● Directions for this task
An exact transcription of all the data is required; the pictures are to be left out.

Stored data entries:
========================
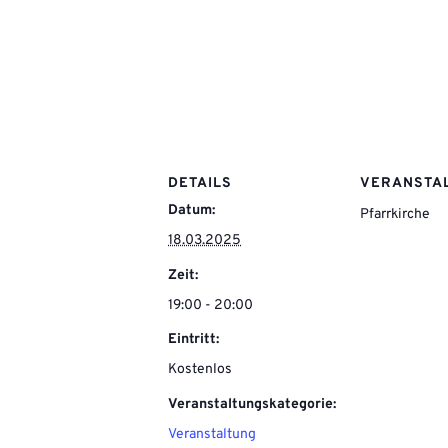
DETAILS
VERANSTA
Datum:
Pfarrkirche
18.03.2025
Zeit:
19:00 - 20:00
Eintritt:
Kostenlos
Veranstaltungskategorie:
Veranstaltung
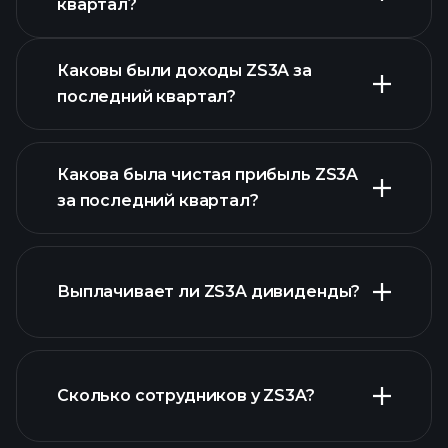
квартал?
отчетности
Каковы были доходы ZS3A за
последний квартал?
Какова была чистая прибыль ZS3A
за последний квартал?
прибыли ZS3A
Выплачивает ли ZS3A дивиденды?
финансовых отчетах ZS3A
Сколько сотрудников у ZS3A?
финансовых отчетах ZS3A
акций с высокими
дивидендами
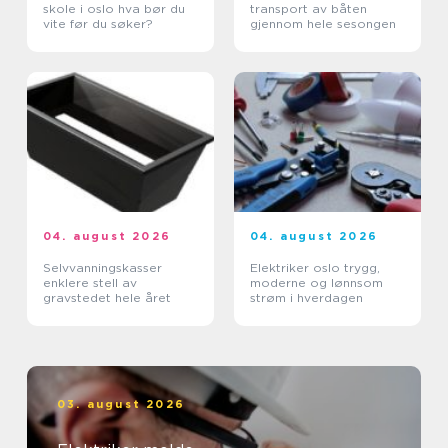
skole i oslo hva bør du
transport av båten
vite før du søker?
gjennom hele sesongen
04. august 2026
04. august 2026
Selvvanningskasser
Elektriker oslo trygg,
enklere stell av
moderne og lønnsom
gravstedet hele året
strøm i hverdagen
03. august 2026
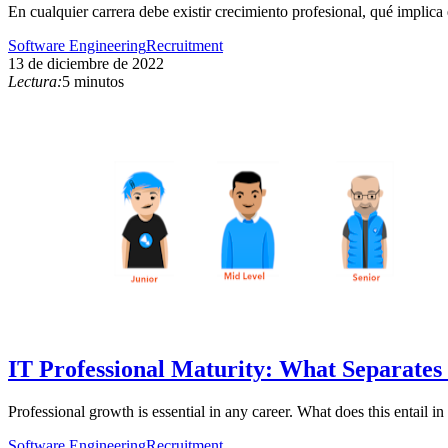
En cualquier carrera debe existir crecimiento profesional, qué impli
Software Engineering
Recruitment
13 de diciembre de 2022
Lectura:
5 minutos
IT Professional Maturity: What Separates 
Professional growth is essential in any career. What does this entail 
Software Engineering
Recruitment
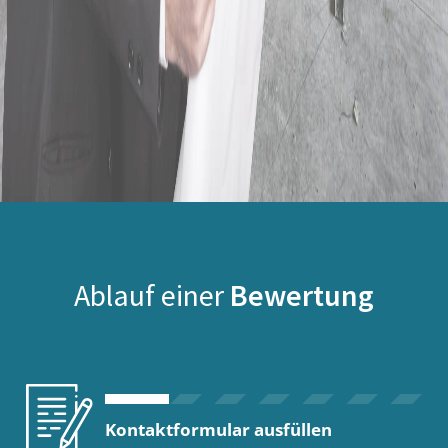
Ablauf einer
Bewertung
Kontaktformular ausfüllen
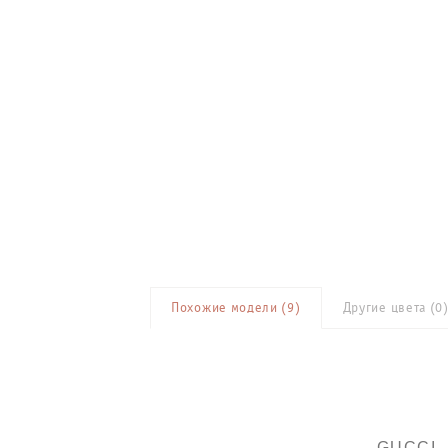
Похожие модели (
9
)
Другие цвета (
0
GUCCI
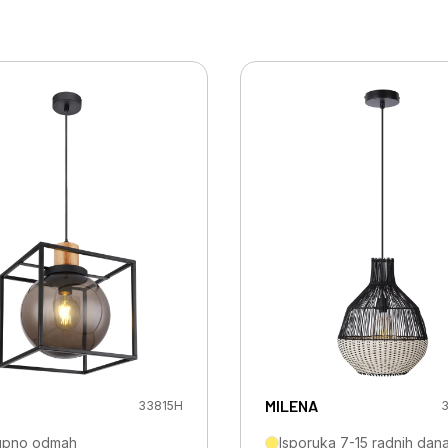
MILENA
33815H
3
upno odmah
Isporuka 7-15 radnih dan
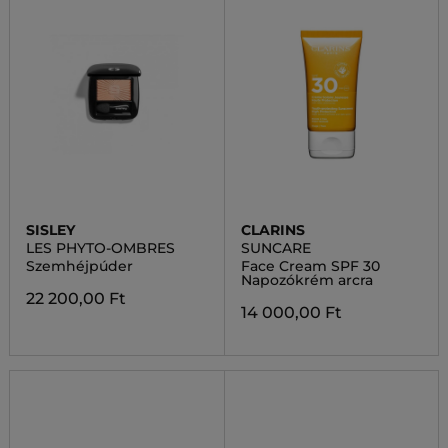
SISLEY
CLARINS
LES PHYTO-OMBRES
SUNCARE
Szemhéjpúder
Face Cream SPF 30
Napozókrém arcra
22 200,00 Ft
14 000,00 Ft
========================
● Final answer
DETAILS
VERANSTA
Datum:
Pfarrkirche
18.03.2025
Zeit:
19:00 - 20:00
Eintritt:
Kostenlos
Veranstaltungskategorie:
Veranstaltung
квартал?
отчетности
Каковы были доходы ZS3A за
последний квартал?
Какова была чистая прибыль ZS3A
за последний квартал?
прибыли ZS3A
Выплачивает ли ZS3A дивиденды?
финансовых отчетах ZS3A
Сколько сотрудников у ZS3A?
финансовых отчетах ZS3A
акций с высокими
дивидендами
skole i oslo hva bør du
transport av båten
vite før du søker?
gjennom hele sesongen
04. august 2026
04. august 2026
Selvvanningskasser
Elektriker oslo trygg,
enklere stell av
moderne og lønnsom
gravstedet hele året
strøm i hverdagen
03. august 2026
En cualquier carrera debe existir crecimiento profesional, qué impli
Software Engineering
Recruitment
13 de diciembre de 2022
Lectura:
5 minutos
IT Professional Maturity: What Separates 
Professional growth is essential in any career. What does this entail 
Software Engineering
Recruitment
Ablauf einer
Bewertung
Kontaktformular ausfüllen
Похожие модели (
9
)
Другие цвета (
0
GUCCI
MILENA
33815H
3
upno odmah
Isporuka 7-15 radnih dan
SISLEY
CLARINS
LES PHYTO-OMBRES
SUNCARE
Szemhéjpúder
Face Cream SPF 30
Napozókrém arcra
22 200,00 Ft
14 000,00 Ft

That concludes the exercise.